TASK LIST
1. Answer the following questions from the Oncodisc profile.
(a) In what year was Oncodisc founded?
(b) At which base did James and Andrew work as US Air Force doctors?
(c) Besides medical knowledge, which kinds of specialists does James say are needed to get the product to patients and physicians?
2. Repeat a portion of the Oncodisc profile word for word, beginning at the words "Oncodisc’s smart implant" and stopping after the words "make clinical decisions.".

Top of TEXT SECTION

For the March installment of the Healthtech Leader of the Month series, we interviewed James Mitchell, MD, who founded Oncodisc in 2018 along with Andrew Thoreson, MD. Oncodisc develops a personalized cancer detection and monitoring implant system, and was acquired by Veris Health in June of 2021. James currently serves as the CMO of Veris Health.
Reading the Early Warning Signs: Why Oncodisc’s Technology is Unique
James and Andrew founded Oncodisc after practicing as US Air Force doctors working out of Travis Air Force Base here in California. Together, they developed a product to address a specific need they noticed: cancer patients with preventable complications.
James and Andrew noticed this because simple procedures often took a bad turn, forcing patients to seek emergency treatment. Especially during the height of COVID, this could be deadly.
“Patients undergoing cancer treatment are, by and large, getting outpatient treatment,” James says. “They come in, they get their chemotherapy, they get their radiation, and then they go home. There were no eyes on the patient when they were getting sick. These complications would escalate to the point that patients were getting admitted to the hospital. We were seeing this constantly.”
Enter: James, Andrew, and Oncodisc, working towards creating a monitoring system to prevent these complications and the deaths that could result. “We’re building the ultimate early warning system to detect complications for cancer patients, and to help oncologists manage risks,” says James.
Oncodisc’s smart implant will be the first of its kind. The technology combines the intelligent implant with a digital health platform in order to allow oncologists to collect and analyze data to help them make clinical decisions.
From Leader to Leader: James’s 3 Lessons Learned
#1: You can’t do it alone
Like many of our Healthtech Leaders, James knows the value of building the right team. “We had very deep medical knowledge and experience, but that alone wasn’t enough to get our product into the hands of patients and physicians,” says James. “It takes a team of engineers, software developers, user experience experts, and regulatory experts.”
In James’ experience, building a network is another part of the work necessary to bring a product to market. “Our connection to Rosenman brought us a lot of value. Either having or actively building the right network is critical, because no one can develop this kind of technology on their own, no matter how much experience or expertise you may have.”

Bottom of TEXT SECTION
Top of GIVEN RECORDS

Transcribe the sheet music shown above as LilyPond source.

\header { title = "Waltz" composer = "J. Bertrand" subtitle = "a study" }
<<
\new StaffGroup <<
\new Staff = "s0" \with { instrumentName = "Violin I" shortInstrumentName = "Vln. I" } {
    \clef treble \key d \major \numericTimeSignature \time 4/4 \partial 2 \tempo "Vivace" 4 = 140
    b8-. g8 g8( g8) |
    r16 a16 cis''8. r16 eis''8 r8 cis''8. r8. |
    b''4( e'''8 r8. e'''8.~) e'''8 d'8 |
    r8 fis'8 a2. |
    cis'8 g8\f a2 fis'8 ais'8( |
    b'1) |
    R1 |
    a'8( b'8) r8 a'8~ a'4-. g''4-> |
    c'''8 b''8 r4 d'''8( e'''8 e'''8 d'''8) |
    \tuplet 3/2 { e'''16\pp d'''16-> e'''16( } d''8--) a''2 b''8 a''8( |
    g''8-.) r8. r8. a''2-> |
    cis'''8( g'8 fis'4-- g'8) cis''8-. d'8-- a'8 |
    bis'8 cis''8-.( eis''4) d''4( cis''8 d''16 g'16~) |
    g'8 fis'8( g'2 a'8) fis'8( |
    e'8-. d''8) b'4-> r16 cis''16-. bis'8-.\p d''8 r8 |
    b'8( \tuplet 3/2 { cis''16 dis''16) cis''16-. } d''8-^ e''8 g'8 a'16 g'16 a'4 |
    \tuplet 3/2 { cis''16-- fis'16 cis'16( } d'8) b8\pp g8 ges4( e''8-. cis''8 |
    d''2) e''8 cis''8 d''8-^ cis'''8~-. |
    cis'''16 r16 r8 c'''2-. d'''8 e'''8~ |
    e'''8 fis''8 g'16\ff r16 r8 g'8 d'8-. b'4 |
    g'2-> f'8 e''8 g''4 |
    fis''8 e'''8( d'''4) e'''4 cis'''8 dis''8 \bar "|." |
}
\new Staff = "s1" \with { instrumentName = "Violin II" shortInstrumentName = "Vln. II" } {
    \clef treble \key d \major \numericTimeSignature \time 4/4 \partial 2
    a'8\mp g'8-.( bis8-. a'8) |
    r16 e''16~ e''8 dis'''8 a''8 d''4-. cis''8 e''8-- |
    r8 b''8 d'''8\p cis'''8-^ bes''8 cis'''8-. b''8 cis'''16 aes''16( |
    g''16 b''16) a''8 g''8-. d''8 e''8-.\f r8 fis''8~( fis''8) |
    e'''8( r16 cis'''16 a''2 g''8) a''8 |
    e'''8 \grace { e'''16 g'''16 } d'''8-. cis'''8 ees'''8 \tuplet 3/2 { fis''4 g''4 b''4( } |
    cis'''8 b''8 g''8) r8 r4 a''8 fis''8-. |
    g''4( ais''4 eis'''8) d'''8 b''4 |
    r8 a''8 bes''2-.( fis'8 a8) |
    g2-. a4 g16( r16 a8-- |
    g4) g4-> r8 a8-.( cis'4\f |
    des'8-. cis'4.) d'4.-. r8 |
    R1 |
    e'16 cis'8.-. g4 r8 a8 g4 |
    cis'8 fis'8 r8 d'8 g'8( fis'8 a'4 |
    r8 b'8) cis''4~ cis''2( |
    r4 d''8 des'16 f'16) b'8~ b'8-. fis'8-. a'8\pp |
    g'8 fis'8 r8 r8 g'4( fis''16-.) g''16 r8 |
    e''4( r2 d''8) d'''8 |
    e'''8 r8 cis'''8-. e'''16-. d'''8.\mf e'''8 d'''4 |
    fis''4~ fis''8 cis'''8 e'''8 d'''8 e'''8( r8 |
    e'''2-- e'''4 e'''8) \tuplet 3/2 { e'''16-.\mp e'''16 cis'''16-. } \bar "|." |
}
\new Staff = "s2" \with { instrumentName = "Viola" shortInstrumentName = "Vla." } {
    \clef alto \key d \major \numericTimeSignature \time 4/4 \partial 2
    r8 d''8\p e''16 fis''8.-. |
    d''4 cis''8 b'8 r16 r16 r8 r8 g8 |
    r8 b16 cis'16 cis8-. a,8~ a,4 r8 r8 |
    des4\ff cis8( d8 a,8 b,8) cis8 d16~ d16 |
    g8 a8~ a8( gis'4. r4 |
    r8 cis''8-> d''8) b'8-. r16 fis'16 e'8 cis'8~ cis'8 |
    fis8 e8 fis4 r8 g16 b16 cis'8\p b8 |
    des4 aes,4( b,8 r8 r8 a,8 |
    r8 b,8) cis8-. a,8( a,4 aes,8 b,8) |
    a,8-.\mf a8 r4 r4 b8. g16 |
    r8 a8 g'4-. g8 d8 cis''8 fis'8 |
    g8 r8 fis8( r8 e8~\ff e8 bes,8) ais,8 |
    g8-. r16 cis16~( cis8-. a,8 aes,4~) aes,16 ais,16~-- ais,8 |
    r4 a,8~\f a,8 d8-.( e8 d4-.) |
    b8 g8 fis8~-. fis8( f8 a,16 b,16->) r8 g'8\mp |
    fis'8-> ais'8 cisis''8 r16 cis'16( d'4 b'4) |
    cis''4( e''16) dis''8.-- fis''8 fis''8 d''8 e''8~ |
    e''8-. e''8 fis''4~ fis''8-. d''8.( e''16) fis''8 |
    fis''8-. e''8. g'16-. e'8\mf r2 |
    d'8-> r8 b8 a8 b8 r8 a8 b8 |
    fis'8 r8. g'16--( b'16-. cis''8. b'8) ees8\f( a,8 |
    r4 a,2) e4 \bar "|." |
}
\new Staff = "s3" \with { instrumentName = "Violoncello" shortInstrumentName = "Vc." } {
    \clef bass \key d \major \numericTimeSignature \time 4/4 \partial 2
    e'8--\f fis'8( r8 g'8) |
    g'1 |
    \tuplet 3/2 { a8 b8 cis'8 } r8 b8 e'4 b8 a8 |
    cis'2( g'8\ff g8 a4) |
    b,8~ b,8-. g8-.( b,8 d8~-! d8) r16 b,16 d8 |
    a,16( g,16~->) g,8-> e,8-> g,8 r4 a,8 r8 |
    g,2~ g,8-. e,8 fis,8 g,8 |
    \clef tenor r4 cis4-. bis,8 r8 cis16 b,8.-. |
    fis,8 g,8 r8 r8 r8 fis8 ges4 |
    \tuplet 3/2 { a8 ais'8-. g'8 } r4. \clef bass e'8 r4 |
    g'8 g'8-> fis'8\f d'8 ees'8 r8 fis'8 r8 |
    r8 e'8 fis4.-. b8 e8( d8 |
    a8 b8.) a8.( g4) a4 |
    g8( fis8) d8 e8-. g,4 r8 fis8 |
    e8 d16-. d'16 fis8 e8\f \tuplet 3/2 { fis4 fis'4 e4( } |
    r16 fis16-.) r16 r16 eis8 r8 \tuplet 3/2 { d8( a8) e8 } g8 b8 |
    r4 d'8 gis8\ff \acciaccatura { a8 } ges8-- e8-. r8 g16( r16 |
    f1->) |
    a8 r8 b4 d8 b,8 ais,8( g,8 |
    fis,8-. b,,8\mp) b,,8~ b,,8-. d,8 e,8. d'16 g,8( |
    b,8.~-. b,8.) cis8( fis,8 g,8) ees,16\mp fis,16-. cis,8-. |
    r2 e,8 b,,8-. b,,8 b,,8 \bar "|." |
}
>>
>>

Bottom of GIVEN RECORDS

TASK RESPONSES
1.
(a) 2018
(b) Travis Air Force Base in California
(c) Engineers, software developers, user experience experts, and regulatory experts

2.
Oncodisc’s smart implant will be the first of its kind. The technology combines the intelligent implant with a digital health platform in order to allow oncologists to collect and analyze data to help them make clinical decisions.